Find the error estimate by approximating $f(x)$ and derive a numerical integration formula for $\int_0^l f(x) \,dx$ based on approximating $f(x)$ by the straight line joining $(x_0, f(x_0))$ and $(x_1, f(x_1))$, where the two points $x_0$ and $x_1 = h – x_0$ are chosen so that $x_0, x_1 \in (0, l)$, $x_0 < x_1$ and $\int_0^l {(x – x_0) (x – x_1)} dx = 0$.
Derive the error estimate, asymptotic error and the Peano kernel error formula for the composite rule for $\int_a^b f(x) \,dx$.
Use the asymptotic error estimate to improve the integration formula. Find the values of $x_0$, $x_1$.
I know the Peano Kernel formula will take the form $E_n(f)=1/2($$\int_a^b K(t)\ f''(t) \,dx$$)$ with $K(t)$ being the Peano kernel but am having a tough time getting started on the question. Any help will be greatly appreciated. Thanks a lot!
Best Answer
For this I think you can use trapezoidal rule.

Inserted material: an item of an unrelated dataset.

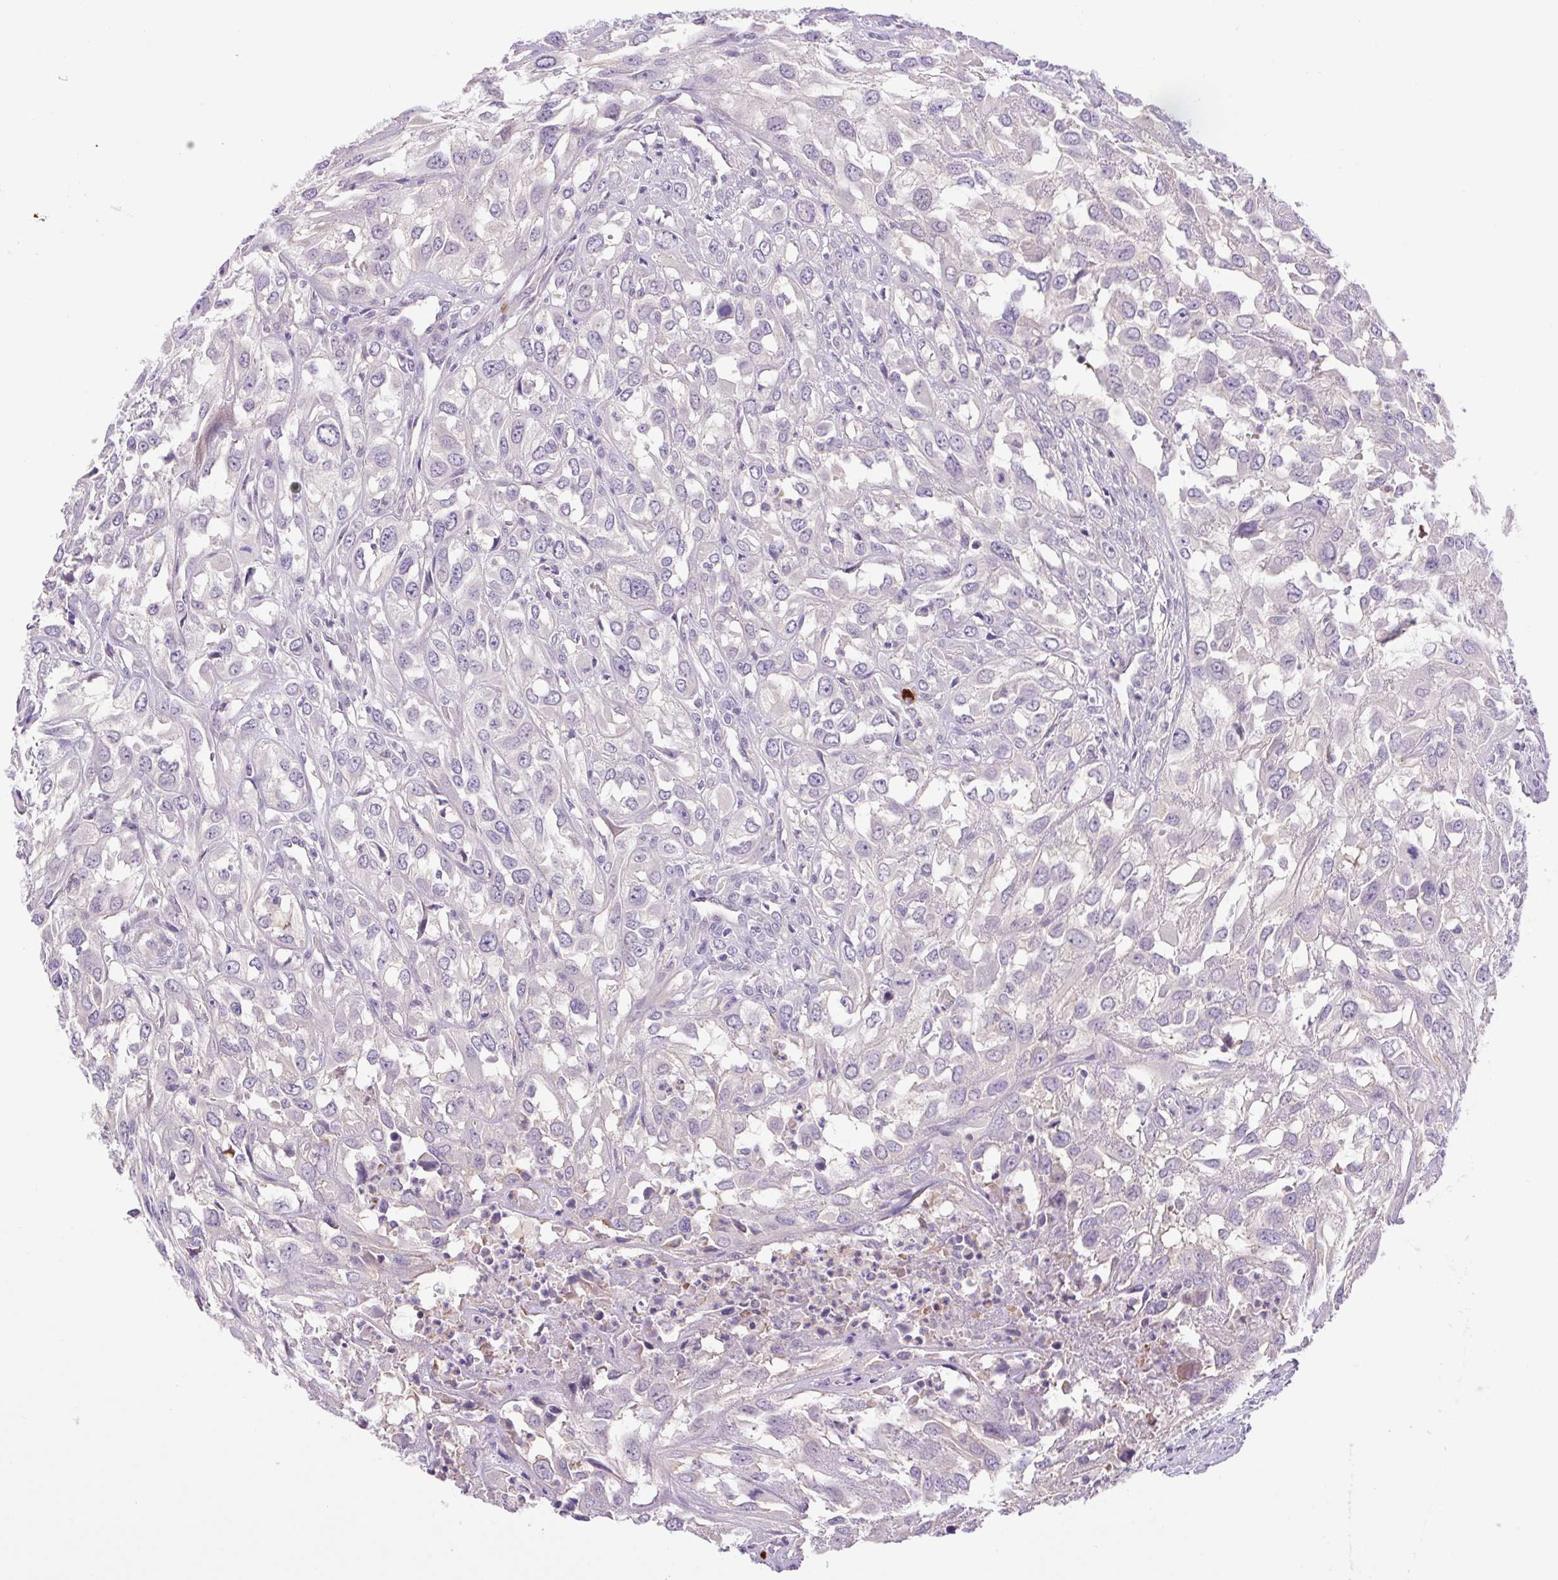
{"staining": {"intensity": "negative", "quantity": "none", "location": "none"}, "tissue": "urothelial cancer", "cell_type": "Tumor cells", "image_type": "cancer", "snomed": [{"axis": "morphology", "description": "Urothelial carcinoma, High grade"}, {"axis": "topography", "description": "Urinary bladder"}], "caption": "Immunohistochemistry (IHC) micrograph of neoplastic tissue: urothelial cancer stained with DAB demonstrates no significant protein positivity in tumor cells.", "gene": "FAM177B", "patient": {"sex": "male", "age": 67}}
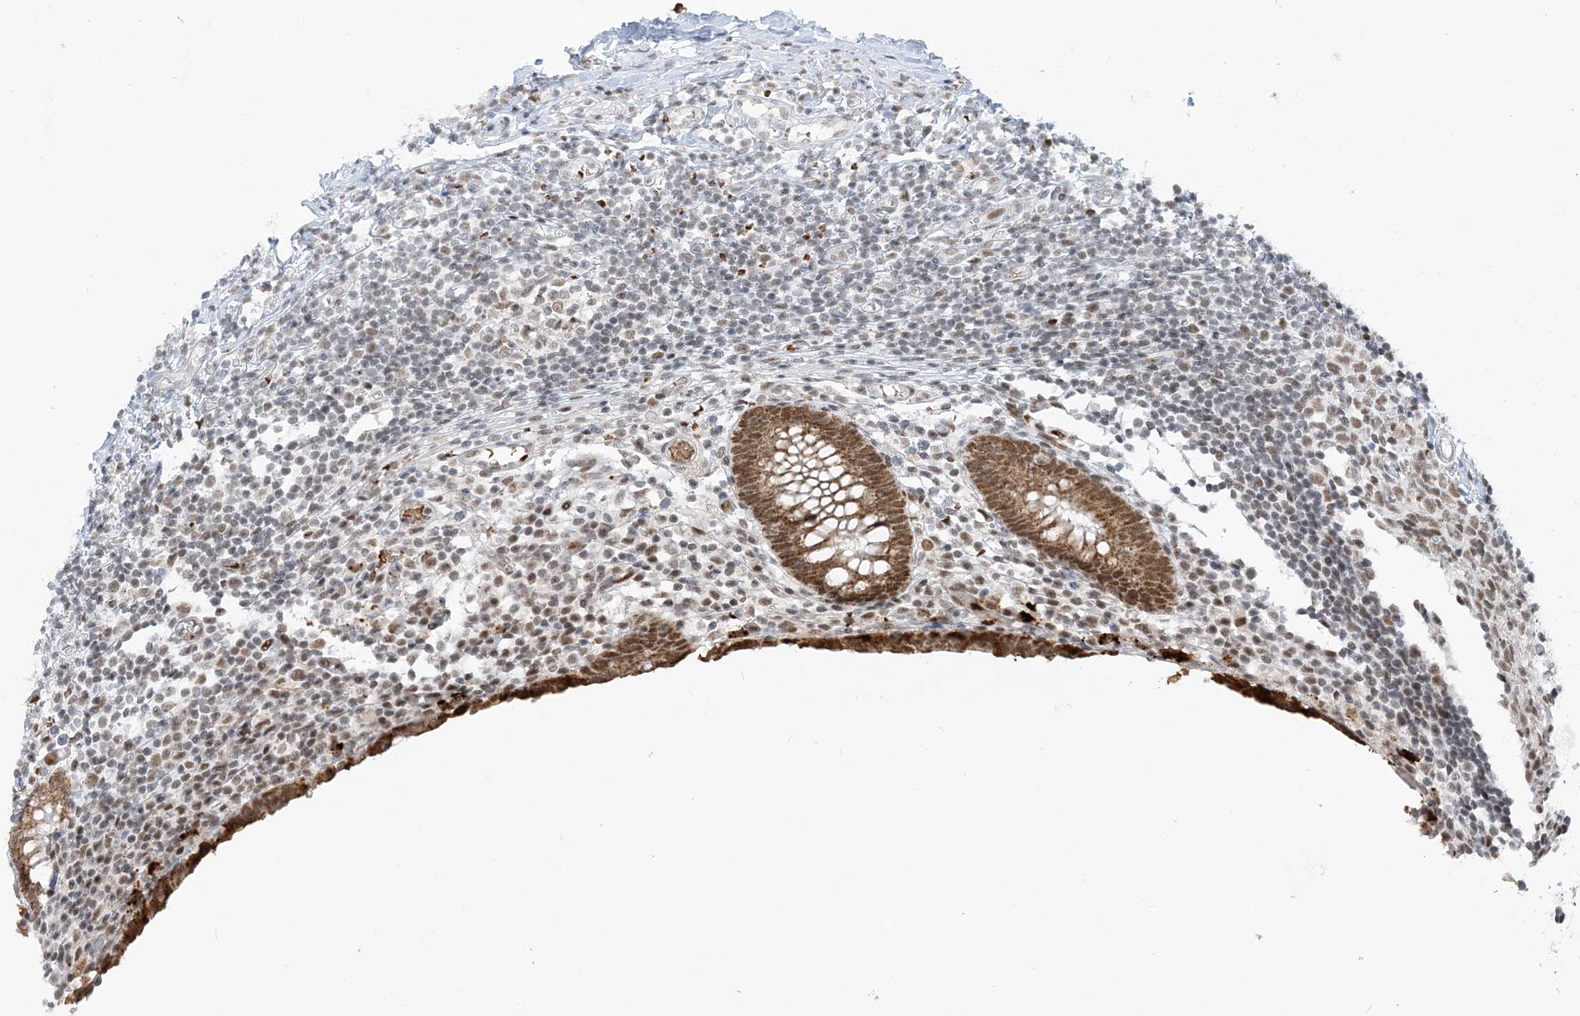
{"staining": {"intensity": "moderate", "quantity": ">75%", "location": "cytoplasmic/membranous,nuclear"}, "tissue": "appendix", "cell_type": "Glandular cells", "image_type": "normal", "snomed": [{"axis": "morphology", "description": "Normal tissue, NOS"}, {"axis": "topography", "description": "Appendix"}], "caption": "Immunohistochemistry (IHC) micrograph of unremarkable appendix: appendix stained using immunohistochemistry (IHC) reveals medium levels of moderate protein expression localized specifically in the cytoplasmic/membranous,nuclear of glandular cells, appearing as a cytoplasmic/membranous,nuclear brown color.", "gene": "ECT2L", "patient": {"sex": "female", "age": 17}}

You can approximate $f(x)$ by the straight line joining $(a,f(a))$ and $(b,f(b))$ Then by integrating the formula for this straight line, we get the approximation $$I_1(f)=\frac{(b-a)}{2}[f(a)+f(b)].$$ To get the error formula we get $$f(x)-\frac{b-x)f(a)+(x-a)f(b)}{b-a}=(x-a)(x-b)f[a,b,x]$$
I am not sure if this is absolutely correct, maybe someone can verify my answer?